Search/Browse Help - Searching/Displaying Non-Latin Characters
About Non-Latin Characters in Catalog Records
Records in the LC Catalog use the Unicode standard for MARC 21 for search and display. This ISO standard is based on Unicode opens in a new window (UTF-8 encoding). The MARC 21 Unicode standard currently supports the following non-Latin languages/scripts: Chinese, Japanese, Korean; Cyrillic-based scripts; Greek; Hebrew (e.g., Hebrew, Yiddish, Ladino, and Judeo-Arabic); and Perso-Arabic script (e.g., Arabic, Persian, Pushto, Sindhi, Urdu).
While non-Latin metadata has been present in LC Catalog records for several years, records may contain a mix of non-Latin and transliterated data or transliterated data only. Library staff use the ALA-LC Romanization Tables as the basis for transliteration.
When viewing records that contain non-Latin characters, make sure your browser is configured to display Unicode fonts, with automatic character encoding activated. If you encounter display problems, you may need to reconfigure your browser settings opens in a new window.
Tips for Searching Non-Latin Data
- Non-Latin characters can be searched in names, titles, series, notes, and many subjects. All topical subject headings, however, use English-language terms.
- Wildcards may be especially helpful when searching non-Latin data, when you may be unsure of the correct MARC 21 Unicode values. Use a percent sign (%) as a single character wildcard and a question mark (?) for truncation or to substitute for multiple characters.
- Most marks of punctuation in your search query are converted to spaces. Some punctuation and diacritic marks are removed: apostrophes, alifs, ayns, middle dots, primes and double primes. A few special characters, however, are retained in searches: ampersands (&), plus signs (+), at signs (@), number signs (#), and musical flat (♭) and natural (♮) signs (musical sharps are converted to spaces). Special characters are generally converted to their nearest alphabetic equivalent (for example: an æ diagraph to ae or a þ thorn to th).
- Chinese, Japanese, and Korean characters in LC Catalog records must use the ideographs found in the Unicode standard for MARC 21. If your CJK search returns fewer results than you expect, please consult the CJK Compatibility Database to help you identify the appropriate MARC 21 Unicode equivalents for non-MARC 21 CJK Unicode characters. If no MARC 21 equivalent exists for the character you need, use a single or multiple-character wildcard or the "missing character" symbol ( 〓 ) in your query.

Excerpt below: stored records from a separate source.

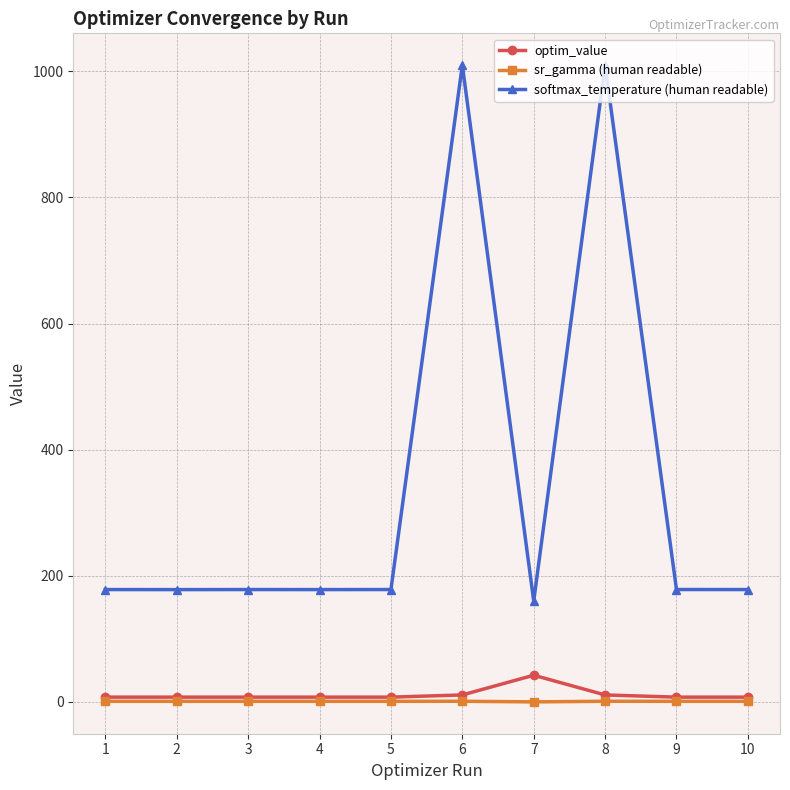

Is this an area chart (filled region under the line)?

No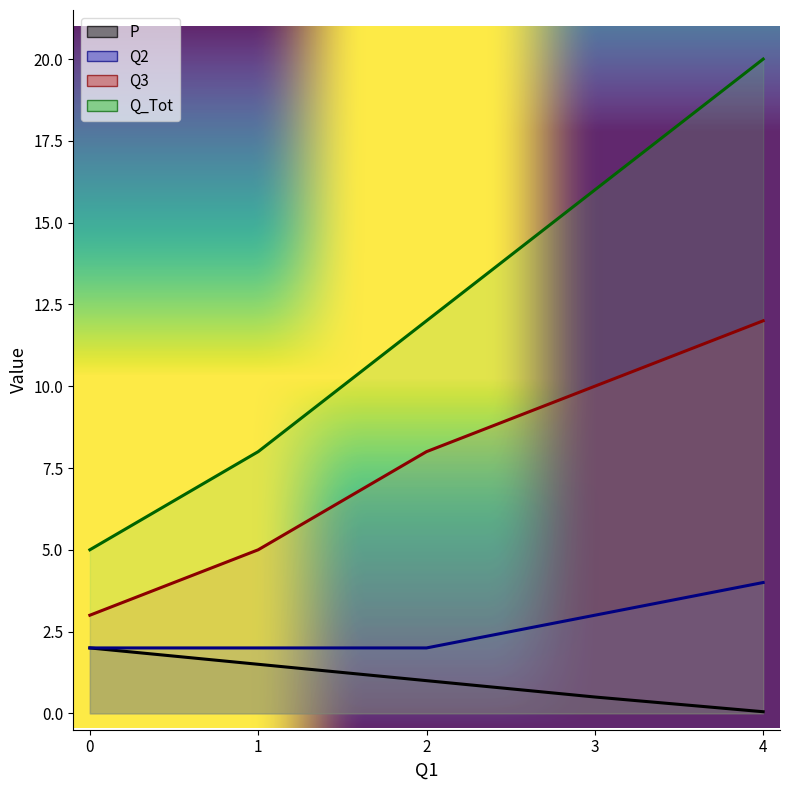

At how many categories does at least one series exceed 19?

1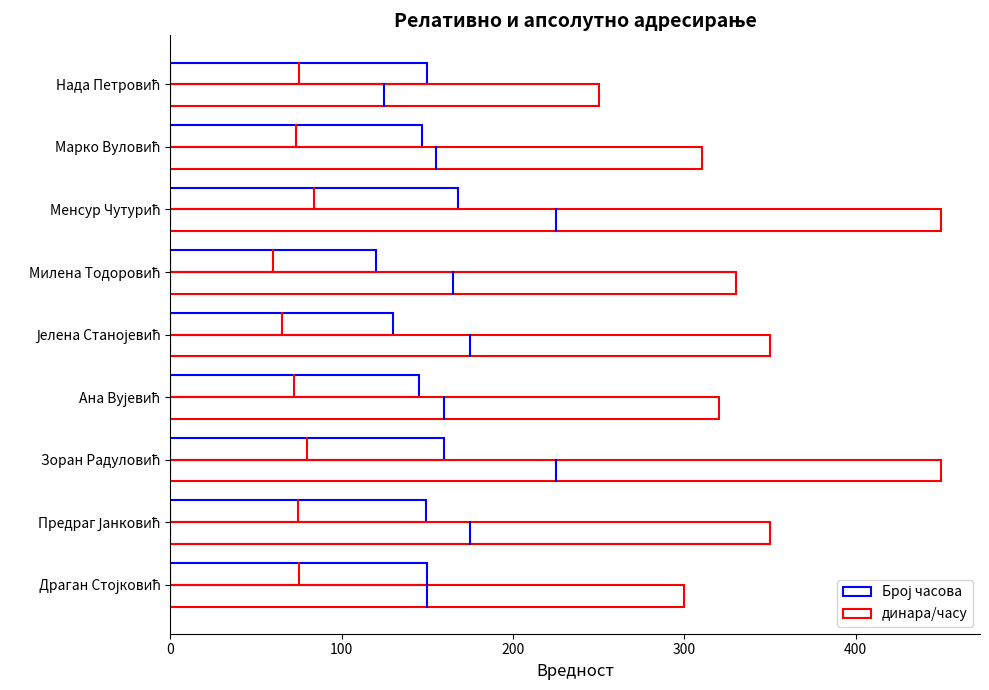

How many series are shown in this chart?

2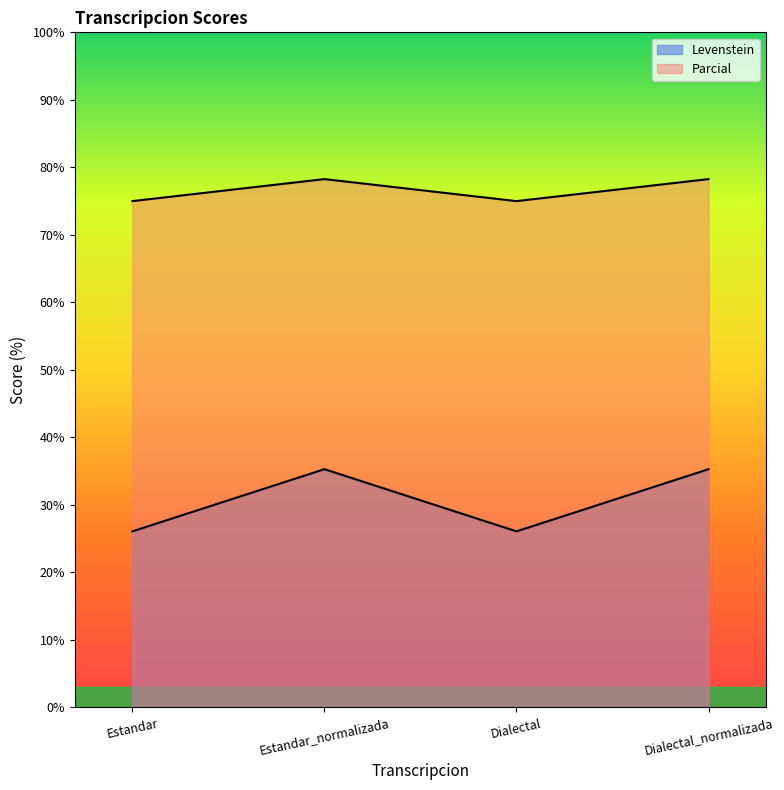

True or false: Levenstein and Parcial intersect in this chart.

False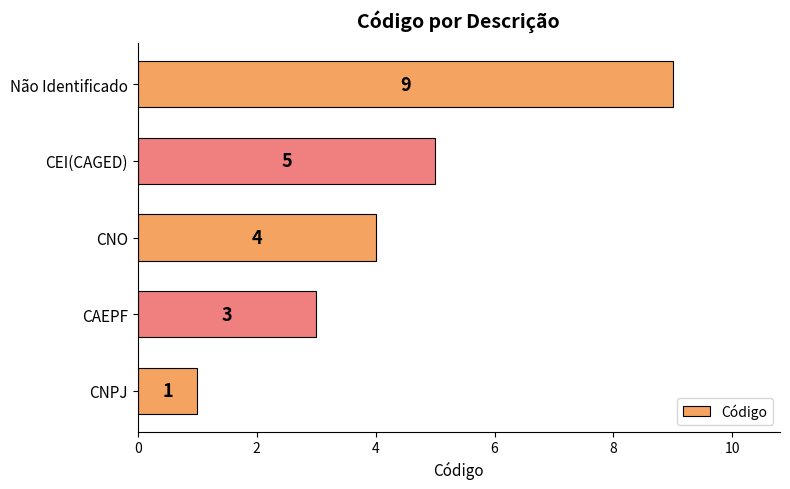

Reading bottom to top, extract all data points from this chart.

CNPJ=1	CAEPF=3	CNO=4	CEI(CAGED)=5	Não Identificado=9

- Language-specific search tips are available for Chinese, Japanese, Korean, and Hebrew.
Browsing Non-Latin Headings
Headings Browse Lists for authors/creators, subjects, names/titles, and series/uniform titles are arranged in the following order: Latin script entries are listed first, followed by entries in Greek; Cyrillic-based scripts; Hebrew (e.g., Hebrew, Yiddish, Ladino, and Judeo-Arabic); Perso-Arabic script (e.g., Arabic, Persian, Pushto, Sindhi, Urdu); then Korean, Japanese, and Chinese. Heading Browse List entries in Latin and most non-Latin languages/scripts are sorted alphanumerically. However, non-Latin headings for Chinese and Japanese are sorted by Unicode code point values opens in a new window.
Titles Lists
Search results displayed in Titles Lists contain Latin characters only in the brief entries for each record. Titles Lists are rank-ordered by relevancy or sorted by transliterated name/title metadata.
CJK Compatibility Database
When searching for Chinese, Japanese, and Korean ideographs, you must use characters found in the MARC 21 Unicode standard. Searching non-MARC 21 Unicode characters in the LC Catalog will not return results.
To help you quickly determine MARC 21 equivalents for non-MARC CJK characters, the Library maintains a CJK Compatibility Database of more than 450 non-MARC 21 CJK characters matched with their MARC 21 equivalents. You can search this database by character or browse all entries.
Input Method Editors (IMEs)
To retrieve records containing non-Latin data, you must be able to type the alphanumeric, phonetic, or ideographic characters you need into the LC Catalog search boxes. This capability requires input method editors (IMEs). These software applications are generally associated with the language and internationalization components your device's operating systems. Some IMEs create on-screen keyboards, while others support keyboard-free text-entry methods that convert Latin to non-Latin characters. Multi-script input tools are also available for various devices from Google opens in a new window.